Enquête sur les attaques racistes visant Aya Nakamura et sa possible participation à la cérémonie des JO
Une enquête a été ouverte après les nombreuses attaques racistes qui visent la chanteuse franco-malienne Aya Nakamura depuis les rumeurs sur son éventuelle participation à la cérémonie d'ouverture des Jeux Olympiques.
Le Pôle national de lutte contre la haine en ligne (PNLH) a ouvert une enquête après la réception mercredi du signalement de la Licra "dénonçant des publications à caractère raciste au préjudice d'Aya Nakamura", a indiqué vendredi le parquet, sollicité par l'AFP.
La chanteuse de 28 ans, sacrée artiste féminine aux Victoires de la musique, est stigmatisée par l'extrême droite et fait l'objet de nombreuses attaques racistes depuis l'annonce, fin février par l'hebdomadaire L'Express, de sa possible participation à la soirée du 26 juillet de lancement des Jeux olympiques d'été à Paris.
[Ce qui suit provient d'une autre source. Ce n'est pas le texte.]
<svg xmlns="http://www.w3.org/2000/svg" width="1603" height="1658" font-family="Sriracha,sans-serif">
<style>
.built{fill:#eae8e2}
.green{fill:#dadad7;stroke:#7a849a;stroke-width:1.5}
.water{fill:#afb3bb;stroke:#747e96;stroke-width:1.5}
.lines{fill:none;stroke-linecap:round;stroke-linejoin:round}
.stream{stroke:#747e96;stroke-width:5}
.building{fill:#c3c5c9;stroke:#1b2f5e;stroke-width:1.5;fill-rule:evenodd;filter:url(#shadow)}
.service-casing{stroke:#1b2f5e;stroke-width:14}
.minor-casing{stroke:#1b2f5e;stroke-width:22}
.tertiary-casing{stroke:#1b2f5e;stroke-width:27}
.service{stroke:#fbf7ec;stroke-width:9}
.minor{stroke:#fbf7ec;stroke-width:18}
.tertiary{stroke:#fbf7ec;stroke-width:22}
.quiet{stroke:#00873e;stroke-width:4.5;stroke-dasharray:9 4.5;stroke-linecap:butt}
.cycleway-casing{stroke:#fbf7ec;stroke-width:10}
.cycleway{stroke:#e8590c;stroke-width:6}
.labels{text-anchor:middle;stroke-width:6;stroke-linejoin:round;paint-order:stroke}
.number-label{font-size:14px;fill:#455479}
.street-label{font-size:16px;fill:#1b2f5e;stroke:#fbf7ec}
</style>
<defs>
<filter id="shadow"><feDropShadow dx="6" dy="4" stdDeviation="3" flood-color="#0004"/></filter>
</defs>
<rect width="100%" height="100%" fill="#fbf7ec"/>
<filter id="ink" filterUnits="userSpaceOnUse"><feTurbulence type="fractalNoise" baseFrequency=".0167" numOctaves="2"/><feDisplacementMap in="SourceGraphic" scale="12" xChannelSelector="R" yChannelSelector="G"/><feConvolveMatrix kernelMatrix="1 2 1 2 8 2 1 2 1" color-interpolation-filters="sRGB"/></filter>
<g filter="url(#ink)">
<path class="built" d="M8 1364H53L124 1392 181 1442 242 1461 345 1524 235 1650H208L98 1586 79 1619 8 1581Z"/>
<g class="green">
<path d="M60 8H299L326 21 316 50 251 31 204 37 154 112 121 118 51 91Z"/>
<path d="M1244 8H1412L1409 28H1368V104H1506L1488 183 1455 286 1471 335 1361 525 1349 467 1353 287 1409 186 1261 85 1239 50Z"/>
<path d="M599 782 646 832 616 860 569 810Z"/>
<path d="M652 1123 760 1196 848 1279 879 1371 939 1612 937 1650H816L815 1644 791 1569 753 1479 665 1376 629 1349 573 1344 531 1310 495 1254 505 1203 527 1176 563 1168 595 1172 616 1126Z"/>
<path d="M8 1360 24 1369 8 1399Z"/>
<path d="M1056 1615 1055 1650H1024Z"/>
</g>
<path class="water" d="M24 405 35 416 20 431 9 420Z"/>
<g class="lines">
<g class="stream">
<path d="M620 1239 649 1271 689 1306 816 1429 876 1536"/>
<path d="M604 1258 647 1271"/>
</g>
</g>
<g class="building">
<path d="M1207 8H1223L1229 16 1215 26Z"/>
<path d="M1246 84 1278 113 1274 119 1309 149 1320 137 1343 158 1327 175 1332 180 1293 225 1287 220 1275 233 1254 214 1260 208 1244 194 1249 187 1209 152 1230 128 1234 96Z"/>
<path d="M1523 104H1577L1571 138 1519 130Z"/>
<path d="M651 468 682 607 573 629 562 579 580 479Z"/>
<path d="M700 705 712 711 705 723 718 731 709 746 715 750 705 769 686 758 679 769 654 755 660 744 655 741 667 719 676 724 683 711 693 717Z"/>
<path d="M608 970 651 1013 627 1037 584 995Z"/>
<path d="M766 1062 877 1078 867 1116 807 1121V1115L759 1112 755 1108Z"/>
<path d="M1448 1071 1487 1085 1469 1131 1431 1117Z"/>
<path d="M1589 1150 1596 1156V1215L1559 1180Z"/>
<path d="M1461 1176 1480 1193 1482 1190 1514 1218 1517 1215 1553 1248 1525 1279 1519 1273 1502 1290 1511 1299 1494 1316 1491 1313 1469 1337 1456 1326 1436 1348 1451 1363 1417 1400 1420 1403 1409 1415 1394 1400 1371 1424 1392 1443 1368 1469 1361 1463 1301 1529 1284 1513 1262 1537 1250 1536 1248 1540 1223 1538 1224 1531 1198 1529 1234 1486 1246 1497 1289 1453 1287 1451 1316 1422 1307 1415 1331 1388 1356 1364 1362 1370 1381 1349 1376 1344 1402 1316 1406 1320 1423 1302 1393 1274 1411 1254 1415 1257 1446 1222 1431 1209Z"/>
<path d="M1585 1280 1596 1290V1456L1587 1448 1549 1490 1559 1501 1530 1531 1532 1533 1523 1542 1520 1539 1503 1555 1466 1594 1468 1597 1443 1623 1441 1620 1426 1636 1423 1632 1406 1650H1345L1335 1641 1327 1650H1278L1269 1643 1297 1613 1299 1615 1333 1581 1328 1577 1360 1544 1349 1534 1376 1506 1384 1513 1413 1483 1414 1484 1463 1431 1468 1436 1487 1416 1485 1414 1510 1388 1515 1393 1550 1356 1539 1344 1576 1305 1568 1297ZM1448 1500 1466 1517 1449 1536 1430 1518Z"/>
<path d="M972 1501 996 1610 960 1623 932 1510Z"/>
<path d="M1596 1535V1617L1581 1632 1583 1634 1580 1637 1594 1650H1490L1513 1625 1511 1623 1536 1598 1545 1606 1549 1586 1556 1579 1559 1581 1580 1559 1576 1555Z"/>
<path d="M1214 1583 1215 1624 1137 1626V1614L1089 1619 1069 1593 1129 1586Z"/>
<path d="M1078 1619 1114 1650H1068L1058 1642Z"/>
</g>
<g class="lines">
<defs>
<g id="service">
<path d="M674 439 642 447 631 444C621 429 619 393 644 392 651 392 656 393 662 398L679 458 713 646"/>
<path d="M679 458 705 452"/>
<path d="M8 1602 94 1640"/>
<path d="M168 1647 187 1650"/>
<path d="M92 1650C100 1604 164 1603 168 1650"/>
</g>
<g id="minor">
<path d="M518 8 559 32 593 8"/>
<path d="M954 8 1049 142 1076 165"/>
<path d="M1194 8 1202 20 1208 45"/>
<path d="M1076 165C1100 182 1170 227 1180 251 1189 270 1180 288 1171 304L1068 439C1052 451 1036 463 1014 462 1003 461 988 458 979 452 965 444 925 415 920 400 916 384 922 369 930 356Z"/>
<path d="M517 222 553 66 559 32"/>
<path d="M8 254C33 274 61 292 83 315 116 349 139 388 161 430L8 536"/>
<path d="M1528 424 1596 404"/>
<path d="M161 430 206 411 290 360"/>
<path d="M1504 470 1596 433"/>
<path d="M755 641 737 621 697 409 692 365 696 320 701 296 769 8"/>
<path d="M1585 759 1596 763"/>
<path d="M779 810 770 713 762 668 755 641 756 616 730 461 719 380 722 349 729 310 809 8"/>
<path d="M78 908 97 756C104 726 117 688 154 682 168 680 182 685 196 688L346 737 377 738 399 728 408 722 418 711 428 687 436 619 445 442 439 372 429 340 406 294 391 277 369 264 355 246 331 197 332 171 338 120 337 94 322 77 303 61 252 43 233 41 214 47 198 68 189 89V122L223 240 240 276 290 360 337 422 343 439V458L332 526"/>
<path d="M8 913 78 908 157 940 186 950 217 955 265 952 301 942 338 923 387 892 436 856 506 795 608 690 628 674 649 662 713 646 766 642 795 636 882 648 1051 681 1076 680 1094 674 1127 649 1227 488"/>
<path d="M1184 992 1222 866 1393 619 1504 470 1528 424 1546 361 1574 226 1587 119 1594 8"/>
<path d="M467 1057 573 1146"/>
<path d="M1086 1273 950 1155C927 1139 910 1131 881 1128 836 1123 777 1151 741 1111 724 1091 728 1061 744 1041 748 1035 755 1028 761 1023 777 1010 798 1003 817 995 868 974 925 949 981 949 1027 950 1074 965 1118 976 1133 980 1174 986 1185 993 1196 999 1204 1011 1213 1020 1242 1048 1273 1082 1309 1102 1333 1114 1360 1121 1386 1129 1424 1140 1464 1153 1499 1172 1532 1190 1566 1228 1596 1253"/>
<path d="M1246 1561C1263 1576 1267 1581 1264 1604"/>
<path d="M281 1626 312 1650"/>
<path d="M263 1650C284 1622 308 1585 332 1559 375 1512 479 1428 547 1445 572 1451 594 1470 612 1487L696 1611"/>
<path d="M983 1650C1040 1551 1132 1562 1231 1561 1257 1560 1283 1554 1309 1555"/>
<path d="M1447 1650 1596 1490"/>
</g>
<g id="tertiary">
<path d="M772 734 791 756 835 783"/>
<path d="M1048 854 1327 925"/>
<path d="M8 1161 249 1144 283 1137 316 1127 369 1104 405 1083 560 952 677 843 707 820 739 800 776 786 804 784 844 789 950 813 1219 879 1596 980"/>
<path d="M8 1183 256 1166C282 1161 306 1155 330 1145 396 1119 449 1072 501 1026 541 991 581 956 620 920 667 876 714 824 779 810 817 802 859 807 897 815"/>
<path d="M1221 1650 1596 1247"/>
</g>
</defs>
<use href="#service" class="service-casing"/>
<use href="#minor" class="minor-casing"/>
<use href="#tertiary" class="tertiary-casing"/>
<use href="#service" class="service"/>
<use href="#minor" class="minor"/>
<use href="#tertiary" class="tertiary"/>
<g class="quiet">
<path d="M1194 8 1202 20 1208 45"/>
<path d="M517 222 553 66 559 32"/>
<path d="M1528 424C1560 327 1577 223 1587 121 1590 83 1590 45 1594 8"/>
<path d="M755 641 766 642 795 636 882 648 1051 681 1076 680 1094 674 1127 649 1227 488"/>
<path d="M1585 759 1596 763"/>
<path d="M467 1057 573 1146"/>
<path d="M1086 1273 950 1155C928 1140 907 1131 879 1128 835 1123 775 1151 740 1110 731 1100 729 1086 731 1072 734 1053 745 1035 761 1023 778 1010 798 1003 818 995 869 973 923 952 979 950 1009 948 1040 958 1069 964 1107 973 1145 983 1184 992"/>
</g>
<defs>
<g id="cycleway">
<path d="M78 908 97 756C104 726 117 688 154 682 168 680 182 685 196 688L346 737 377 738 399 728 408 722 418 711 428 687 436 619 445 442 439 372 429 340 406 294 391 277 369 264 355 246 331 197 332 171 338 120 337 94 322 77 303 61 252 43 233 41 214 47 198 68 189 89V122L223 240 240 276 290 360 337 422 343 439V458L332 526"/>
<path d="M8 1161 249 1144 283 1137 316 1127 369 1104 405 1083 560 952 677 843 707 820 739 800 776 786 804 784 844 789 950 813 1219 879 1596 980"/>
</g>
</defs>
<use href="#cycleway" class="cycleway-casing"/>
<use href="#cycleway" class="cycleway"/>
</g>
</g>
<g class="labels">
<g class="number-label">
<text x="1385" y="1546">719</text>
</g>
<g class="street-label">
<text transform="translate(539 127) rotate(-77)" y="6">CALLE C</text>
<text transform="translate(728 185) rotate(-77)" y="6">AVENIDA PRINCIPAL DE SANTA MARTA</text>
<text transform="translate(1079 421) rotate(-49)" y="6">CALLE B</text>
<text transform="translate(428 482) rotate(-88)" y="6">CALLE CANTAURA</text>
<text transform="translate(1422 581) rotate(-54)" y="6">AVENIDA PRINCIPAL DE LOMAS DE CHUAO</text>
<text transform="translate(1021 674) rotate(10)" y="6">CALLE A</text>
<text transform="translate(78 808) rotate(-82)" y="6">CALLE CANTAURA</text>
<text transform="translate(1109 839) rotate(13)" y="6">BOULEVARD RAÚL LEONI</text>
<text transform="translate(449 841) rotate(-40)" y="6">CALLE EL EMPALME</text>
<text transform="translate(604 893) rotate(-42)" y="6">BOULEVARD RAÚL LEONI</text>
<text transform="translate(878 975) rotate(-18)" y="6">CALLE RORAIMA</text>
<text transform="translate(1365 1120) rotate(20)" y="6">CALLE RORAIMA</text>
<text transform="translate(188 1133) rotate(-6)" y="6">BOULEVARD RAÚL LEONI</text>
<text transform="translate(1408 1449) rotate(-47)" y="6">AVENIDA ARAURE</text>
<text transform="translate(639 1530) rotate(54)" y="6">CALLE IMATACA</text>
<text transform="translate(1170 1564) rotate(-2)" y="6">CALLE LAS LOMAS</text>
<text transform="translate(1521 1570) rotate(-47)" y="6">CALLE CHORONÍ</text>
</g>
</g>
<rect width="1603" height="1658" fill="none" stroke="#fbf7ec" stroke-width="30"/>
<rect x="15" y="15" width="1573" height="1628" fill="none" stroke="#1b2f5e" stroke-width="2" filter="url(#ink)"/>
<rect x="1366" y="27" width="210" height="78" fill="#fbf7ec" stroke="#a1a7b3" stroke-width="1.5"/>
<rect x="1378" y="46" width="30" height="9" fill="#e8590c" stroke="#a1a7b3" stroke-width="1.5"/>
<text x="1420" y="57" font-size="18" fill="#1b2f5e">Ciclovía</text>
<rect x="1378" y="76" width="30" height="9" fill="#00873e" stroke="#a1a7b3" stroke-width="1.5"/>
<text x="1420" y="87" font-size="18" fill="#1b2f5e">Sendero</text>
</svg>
Cette participation éventuelle n'a été officialisée à ce jour ni par la chanteuse, ni par les organisateurs des Jeux, ni par l'Elysée.
Dimanche dernier, lors d'un premier grand meeting de campagne des élections européennes de Reconquête!, parti d'extrême droite d'Eric Zemmour, des huées ont surgi à l'évocation de l'artiste.
Les détracteurs de la chanteuse francophone la plus écoutée au monde ne tolèrent pas les libertés que l'artiste prend avec la langue française, comme dans "Djadja", mêlant argot, vocabulaire et images venus des quatre coins du monde ("J'suis pas ta catin, Djadja, genre, en catchana baby, tu dead ça").
"On aime ou on n'aime pas, elle ne chante pas en français", a considéré mardi sur BFMTV Marion Maréchal, tête de liste pour les élections européennes de ce parti.
Le week-end dernier, le groupe identitaire Les Natifs a diffusé sur les réseaux sociaux la photo d'une banderole sur laquelle était écrit: "Y'a pas moyen Aya, ici c'est Paris, pas le marché de Bamako".
"Macron vise à imposer Aya Nakamura comme la chanteuse représentant les Français et leur culture", ont-ils aussi affirmé dans un communiqué sur Telegram mardi, déplorant, selon eux, "l'africanisation de notre culture, largement entamée après 50 ans de regroupement familial".
- "Pur racisme" -
SOS Racisme a dénoncé cette banderole, dont le but est "d'affirmer qu'Aya Nakamura n'a aucune légitimité à représenter la France" alors qu'elle est une "artiste française".
La chanteuse franco-malienne est "renvoyée à des origines maliennes manifestement disqualifiantes aux yeux de l'extrême droite", a poursuivi SOS Racisme vendredi dans un communiqué, annonçant saisir la justice à son tour.
L'artiste a elle aussi réagi sur ses réseaux sociaux: "Vous pouvez être raciste mais pas sourd... C'est sa qui vous fait mal ! Je deviens un sujet d'état numéro 1 en débats ect mais je vous dois quoi en vrai ? Kedal" (sic).
Interrogée sur son argot ouvert à tous vents, et ses influences musicales mêlant RnB, zouk et tempo portoricain, elle avait confié fin 2020 à l'AFP pouvoir "comprendre que certains se disent: +pour qui elle se prend celle-là, à nous narguer avec notre langue française+ mais c'est important d'accepter la culture des autres et moi j'ai une double culture".
Près d'un Français interrogé sur deux (49%) juge que son éventuelle participation est une "mauvaise idée", contre 21% estimant que c'est une "bonne idée" et 30% qui n'ont "pas d'avis", selon un sondage Elabe pour BFM TV publié le 13 mars.
Face aux attaques racistes répétées, la chanteuse a bénéficié de nombreux soutiens.
Mardi, la ministre de la Culture, Rachida Dati, a mis en garde contre les "prétextes pour s'attaquer à quelqu'un par pur racisme": "s'attaquer à une artiste pour ce qu'elle est, est inacceptable, c'est un délit".
Amélie Oudéa-Castéra, ministre des Sports et des Jeux Olympiques, a, elle, choisi d'exprimer son soutien à Aya Nakamura en reprenant le refrain de "Djadja".
"Sur quels critères vous vous basez pour dire qu'elle ne peut pas représenter la France ?", a demandé dans une vidéo diffusée sur TikTok l'ancien footballeur Lilian Thuram, très investi dans la lutte contre le racisme.
"Le racisme (...) c'est lorsqu'on essaye de vous dire que vous n'avez pas le droit d'avoir ce que vous méritez", a ajouté Lilian Thuram, invitant à "surtout ne pas banaliser ce discours" qu'une personne de couleur noire ne pourrait pas représenter la France.